Anonymous said:
You seem to have quite an incestual relationship with your father. Is that true?

… I don’t know what you’re talking about


Anonymous said:
Do you like waffles?

Yeah! I like waffles!

Do you like pancakes?


Anonymous said:
BOY. WHY DON'T YOU EVER TALK TO YOUR UNCLE POGO-MAN? I'M NOT CRAZY LIKE YOUR DAD, I'M SO CHILL. WE SHOULD RIDE POGOSTICKS TOGETHER.

CAN WE RIDE POGOSTICKS TOGETHER?! THAT WOULD MAKE ME SOOOOOOOOOOOOOO HAPPY!


Anonymous said:
Tell us about your mommy! c:

Oh, my mommy is soooooo awesome! She is just the be- Oh… but my dad doesn’t like it when I talk about her…

You know what?

I DON’T CAAAAAAAAAAAAAARE! I’ll talk about my mom if I want to. He can’t do shit bro!

My mom is the best. She reads me bedtimes stories every night. And she sings me to sleep with Justin Bieber songs. I love my mom.

## Material provided
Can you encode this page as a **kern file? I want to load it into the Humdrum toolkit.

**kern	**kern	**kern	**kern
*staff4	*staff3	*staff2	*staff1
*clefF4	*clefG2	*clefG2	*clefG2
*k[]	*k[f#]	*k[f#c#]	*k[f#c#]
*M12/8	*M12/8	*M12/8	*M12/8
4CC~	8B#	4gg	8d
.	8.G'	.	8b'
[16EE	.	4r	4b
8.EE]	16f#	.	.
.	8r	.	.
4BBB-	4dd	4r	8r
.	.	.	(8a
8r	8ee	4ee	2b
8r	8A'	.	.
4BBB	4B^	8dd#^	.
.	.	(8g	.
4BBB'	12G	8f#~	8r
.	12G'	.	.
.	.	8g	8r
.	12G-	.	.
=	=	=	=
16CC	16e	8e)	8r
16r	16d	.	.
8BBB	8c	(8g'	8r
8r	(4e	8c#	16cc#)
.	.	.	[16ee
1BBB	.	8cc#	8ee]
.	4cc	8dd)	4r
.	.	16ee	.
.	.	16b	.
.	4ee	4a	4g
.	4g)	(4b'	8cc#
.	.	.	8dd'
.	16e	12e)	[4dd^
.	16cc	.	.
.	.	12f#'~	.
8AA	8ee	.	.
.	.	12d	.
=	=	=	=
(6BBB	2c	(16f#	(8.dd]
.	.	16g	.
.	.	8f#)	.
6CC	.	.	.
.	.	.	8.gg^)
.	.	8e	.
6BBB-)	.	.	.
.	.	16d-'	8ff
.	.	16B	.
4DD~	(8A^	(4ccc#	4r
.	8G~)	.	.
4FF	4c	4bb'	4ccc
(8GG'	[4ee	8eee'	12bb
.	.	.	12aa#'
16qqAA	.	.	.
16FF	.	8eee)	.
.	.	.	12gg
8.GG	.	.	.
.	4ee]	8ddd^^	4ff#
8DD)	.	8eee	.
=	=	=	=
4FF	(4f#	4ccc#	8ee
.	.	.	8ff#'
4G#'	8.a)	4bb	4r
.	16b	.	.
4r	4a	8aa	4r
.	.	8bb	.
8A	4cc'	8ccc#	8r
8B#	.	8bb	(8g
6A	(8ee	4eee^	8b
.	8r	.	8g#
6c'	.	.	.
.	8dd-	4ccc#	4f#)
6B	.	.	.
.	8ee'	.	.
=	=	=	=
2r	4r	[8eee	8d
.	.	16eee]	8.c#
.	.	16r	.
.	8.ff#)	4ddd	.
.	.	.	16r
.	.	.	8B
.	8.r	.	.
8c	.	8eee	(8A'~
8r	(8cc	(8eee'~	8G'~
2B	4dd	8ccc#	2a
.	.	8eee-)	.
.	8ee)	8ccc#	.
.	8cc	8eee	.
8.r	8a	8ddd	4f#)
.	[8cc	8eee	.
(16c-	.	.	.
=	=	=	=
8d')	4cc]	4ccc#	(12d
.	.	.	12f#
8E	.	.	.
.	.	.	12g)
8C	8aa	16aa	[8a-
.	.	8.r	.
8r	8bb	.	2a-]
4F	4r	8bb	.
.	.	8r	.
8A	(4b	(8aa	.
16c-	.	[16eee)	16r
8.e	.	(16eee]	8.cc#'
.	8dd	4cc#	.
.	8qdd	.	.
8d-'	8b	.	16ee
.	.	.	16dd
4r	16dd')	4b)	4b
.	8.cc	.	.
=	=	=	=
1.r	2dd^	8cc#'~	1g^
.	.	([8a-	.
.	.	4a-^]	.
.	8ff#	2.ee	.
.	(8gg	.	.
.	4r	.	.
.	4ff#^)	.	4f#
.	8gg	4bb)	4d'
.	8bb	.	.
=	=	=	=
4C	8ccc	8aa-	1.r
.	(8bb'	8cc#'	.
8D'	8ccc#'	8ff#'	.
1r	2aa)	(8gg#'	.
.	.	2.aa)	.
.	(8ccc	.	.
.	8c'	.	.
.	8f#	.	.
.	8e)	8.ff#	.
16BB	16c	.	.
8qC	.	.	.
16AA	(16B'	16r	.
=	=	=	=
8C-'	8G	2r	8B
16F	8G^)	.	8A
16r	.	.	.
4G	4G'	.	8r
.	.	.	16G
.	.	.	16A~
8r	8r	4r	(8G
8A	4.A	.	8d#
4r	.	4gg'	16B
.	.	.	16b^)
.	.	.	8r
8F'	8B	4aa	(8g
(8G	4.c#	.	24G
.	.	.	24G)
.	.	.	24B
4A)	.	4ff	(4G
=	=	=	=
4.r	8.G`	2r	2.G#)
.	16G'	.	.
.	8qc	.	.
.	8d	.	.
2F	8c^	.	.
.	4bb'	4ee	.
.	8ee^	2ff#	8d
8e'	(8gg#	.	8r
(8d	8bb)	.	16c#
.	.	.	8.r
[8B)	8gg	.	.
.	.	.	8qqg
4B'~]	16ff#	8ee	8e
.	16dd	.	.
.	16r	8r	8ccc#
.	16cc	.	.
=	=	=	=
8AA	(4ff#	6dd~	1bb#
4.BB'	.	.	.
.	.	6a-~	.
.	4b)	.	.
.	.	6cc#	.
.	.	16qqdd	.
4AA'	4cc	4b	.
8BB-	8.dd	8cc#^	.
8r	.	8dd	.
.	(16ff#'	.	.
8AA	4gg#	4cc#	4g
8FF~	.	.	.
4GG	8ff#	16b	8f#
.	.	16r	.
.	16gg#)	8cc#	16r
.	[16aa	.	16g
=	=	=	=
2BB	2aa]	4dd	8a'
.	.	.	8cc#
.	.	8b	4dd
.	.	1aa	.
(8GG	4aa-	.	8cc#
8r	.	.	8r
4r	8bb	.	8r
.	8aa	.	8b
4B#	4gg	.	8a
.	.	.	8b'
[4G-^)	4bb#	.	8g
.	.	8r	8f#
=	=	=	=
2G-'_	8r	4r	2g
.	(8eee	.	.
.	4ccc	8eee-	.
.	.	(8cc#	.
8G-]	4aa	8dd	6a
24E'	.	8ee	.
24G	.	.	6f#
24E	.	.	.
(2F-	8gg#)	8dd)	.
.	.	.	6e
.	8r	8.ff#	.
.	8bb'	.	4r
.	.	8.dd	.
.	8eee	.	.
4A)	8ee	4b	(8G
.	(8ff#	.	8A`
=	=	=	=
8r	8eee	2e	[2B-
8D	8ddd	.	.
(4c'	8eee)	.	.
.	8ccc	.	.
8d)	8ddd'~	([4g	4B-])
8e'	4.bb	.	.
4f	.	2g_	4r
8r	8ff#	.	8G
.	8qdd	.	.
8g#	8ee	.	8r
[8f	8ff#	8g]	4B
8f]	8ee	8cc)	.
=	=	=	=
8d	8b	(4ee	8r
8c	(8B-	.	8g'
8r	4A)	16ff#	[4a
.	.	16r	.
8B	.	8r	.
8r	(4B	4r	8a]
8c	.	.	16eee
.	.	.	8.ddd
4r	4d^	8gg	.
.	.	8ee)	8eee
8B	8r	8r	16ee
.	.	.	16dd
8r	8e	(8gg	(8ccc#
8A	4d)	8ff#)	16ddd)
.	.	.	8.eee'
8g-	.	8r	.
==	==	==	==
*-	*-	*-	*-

## Work instructions
#1 Translate this sentence from the passage into Spanish: "I'll talk about my mom if I want to."
#2 In the passage, what does the mom sing at bedtime?

## Responses to the exercise
#1 Hablaré de mi mamá si quiero.

#2 Justin Bieber songs.